Sunday 6 January 2013

Ufouria: The Saga

Your name is Freeon-Leeon and you can swim on the water and walk through snow and ice.

It's 2013, and that means it's time to give animals alcohol. This year it's the turn of the penguins, as featured in 1992's Ufouria: The Saga, otherwise known as Hebereke. It's a game for the NES - the PAL NES.

To reassess the gaming landscape once more for those who missed it - the Nintendo Entertainment System enjoyed a thrilling life in Japan (as the Famicom) before enduring a similar fate in North America during the 1980s and early 1990s. For many the NES is a classic console, but thanks to the perils of the Atlantic Ocean, Nintendo chose to watch its European stock fail at the hands of Mattel, before of course, starting its own disastrous campaign three years down the line.

The United Kingdom did not embrace the NES, and for very good reason - it cost too much, it arrived too late (1987), and its library of software was poorly optimised for our televisions. Its replacement, the Super Nintendo (also expensive and late), arrived in April 1992 ot try to ease the strain, but supporting that console would have been too logical for our friends at Sunsoft.

Instead, the company thrust Ufouria: The Saga upon PAL NES owners in November of that year, and its life was deceivingly depressing. Friendless and worthless, it was kicked off the shelves in a matter of weeks and copies now sell for over £170 second-hand on eBay. Mission accomplished.

Ufouria: The Saga was never destined to appease the British public, but the late release date comes with its fair share of advantages. Eight years of Famicom development experience leads to a high quality product - the graphics are great, the audio is great, and for its time, the style of gameplay on offer was still pretty fresh and innovative too. Sunsoft didn't make a bad game, they just knew nothing about the industry they were supporting, and that's why they no longer have a European branch.

Ufouria: The Saga is part of a platform game sub-genre reclassified towards the end of the decade as the "Metroidvania game", i.e. a non-linear 2D adventure infused with collectible upgrades (allowing you to reach new places) and features of that nature. But having debuted in Japan back in 1991, much of what this game offers pre-dates their uptaking in both the Metroid and Castlevania series - clever stuff considering it was dealing with outdated technology.

In Ufouria: The Saga you land on a "strange world" and are tasked with rescuing your friends and escaping back home. You start your quest with very little - Bop-Louie, former penguin, initially crawls across stages without any form of attack, but after brainwashed friends are battled and new items and upgrades are found, you soon become master of time and space and dispense your wrath on the alien populace.
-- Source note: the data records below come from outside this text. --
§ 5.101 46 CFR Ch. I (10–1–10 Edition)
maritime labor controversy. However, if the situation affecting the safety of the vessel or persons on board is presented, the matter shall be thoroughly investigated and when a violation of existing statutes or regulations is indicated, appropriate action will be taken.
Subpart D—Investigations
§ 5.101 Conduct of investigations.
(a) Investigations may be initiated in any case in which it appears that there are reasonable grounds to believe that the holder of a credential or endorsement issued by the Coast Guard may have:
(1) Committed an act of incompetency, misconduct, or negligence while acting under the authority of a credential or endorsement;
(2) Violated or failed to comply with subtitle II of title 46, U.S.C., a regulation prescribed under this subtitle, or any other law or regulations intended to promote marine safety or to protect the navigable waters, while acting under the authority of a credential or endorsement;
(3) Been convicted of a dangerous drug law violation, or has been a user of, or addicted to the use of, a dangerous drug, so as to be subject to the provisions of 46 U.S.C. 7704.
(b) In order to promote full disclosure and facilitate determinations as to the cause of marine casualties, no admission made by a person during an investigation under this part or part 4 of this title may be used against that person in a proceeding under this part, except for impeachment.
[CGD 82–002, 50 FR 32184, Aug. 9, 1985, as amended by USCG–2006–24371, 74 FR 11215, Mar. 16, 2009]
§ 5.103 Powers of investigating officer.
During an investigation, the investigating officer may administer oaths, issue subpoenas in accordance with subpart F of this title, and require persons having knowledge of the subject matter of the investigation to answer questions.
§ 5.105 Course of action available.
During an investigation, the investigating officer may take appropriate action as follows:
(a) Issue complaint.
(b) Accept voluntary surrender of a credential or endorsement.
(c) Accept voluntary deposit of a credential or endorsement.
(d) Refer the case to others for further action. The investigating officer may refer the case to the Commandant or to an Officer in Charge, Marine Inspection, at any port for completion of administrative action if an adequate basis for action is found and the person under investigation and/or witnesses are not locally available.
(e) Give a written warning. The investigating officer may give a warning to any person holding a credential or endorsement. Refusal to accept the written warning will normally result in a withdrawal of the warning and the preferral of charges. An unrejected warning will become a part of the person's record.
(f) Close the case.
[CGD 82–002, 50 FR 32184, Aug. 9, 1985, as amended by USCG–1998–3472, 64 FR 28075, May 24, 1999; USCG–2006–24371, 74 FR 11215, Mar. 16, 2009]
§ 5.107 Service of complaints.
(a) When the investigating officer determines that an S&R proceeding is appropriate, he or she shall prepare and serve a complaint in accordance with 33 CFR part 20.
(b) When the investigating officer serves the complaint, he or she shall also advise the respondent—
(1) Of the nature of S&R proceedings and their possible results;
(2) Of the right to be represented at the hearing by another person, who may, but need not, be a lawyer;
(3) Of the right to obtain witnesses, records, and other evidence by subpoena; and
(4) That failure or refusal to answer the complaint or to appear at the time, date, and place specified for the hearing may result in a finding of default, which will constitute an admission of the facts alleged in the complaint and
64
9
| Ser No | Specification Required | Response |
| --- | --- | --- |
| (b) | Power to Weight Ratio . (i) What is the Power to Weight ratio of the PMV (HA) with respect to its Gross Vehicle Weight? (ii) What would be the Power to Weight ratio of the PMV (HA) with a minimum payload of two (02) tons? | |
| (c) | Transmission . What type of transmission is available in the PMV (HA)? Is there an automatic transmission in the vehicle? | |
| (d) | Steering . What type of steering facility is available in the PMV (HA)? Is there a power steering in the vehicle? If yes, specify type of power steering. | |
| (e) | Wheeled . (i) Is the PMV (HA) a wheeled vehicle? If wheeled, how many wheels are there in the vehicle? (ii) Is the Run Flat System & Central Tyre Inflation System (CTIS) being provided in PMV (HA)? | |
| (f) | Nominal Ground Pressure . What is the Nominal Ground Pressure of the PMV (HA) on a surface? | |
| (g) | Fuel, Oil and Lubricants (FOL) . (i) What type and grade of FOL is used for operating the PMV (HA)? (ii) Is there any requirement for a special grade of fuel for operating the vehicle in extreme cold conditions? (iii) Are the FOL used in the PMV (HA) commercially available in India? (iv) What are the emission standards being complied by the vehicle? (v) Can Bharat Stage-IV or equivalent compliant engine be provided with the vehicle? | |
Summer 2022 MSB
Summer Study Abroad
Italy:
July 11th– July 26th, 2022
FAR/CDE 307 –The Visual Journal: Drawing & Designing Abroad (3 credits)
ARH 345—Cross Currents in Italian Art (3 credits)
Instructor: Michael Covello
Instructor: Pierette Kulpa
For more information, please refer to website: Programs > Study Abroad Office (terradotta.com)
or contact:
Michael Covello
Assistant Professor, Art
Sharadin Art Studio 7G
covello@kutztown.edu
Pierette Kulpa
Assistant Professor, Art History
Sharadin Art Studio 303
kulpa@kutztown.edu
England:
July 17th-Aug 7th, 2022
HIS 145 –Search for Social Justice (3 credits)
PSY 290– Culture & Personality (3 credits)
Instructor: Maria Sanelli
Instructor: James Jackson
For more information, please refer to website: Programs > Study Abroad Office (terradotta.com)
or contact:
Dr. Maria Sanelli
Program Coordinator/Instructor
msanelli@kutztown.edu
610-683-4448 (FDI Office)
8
It took until 1994 for Metroid to supply us with an in-game map. Nintendo's approach was to instead force users to invest in graph paper and a pencil (or buy their range of magazines) in order to progress. In Ufouria, the map is embedded in the select menu, and combined with the ability to play as other characters, makes this release very much ahead of its time. Certainly there problems - there's no way to save your game and deaths will cause you to spawn at the very beginning of the world, but it certainly represents a milestone in the genr and is still fairly unique to this day.

Ufouria is undoubtedly cruel with its often painfully slow pace and questionable life-bar sharing rules, but although the game certainly shows its age in many areas, compared to some of the console's earlier output, this would have been nothing short of revolutionary back in the day. Were this a Mega Drive game, it would be an instant classic, but the decision to side with Nintendo sadly forced Ufouria into obscurity.

Hebereke never made it to North America (until its inclusion on the Wii's Virtual Console), but the characters inspired a range of games on the Super Famicom - Hebereke no Popoon, Popoitto Hebereke, Hebereke no Oishii Puzzle, Hashire Hebereke and Sugoi Hebereke, some of which I'll cover in the coming weeks. Nevertheless, it's good to see the PAL region get top bidding over North America (lord knows it didn't happen often back in the day) and it's a game certainly worth a look if you get the chance.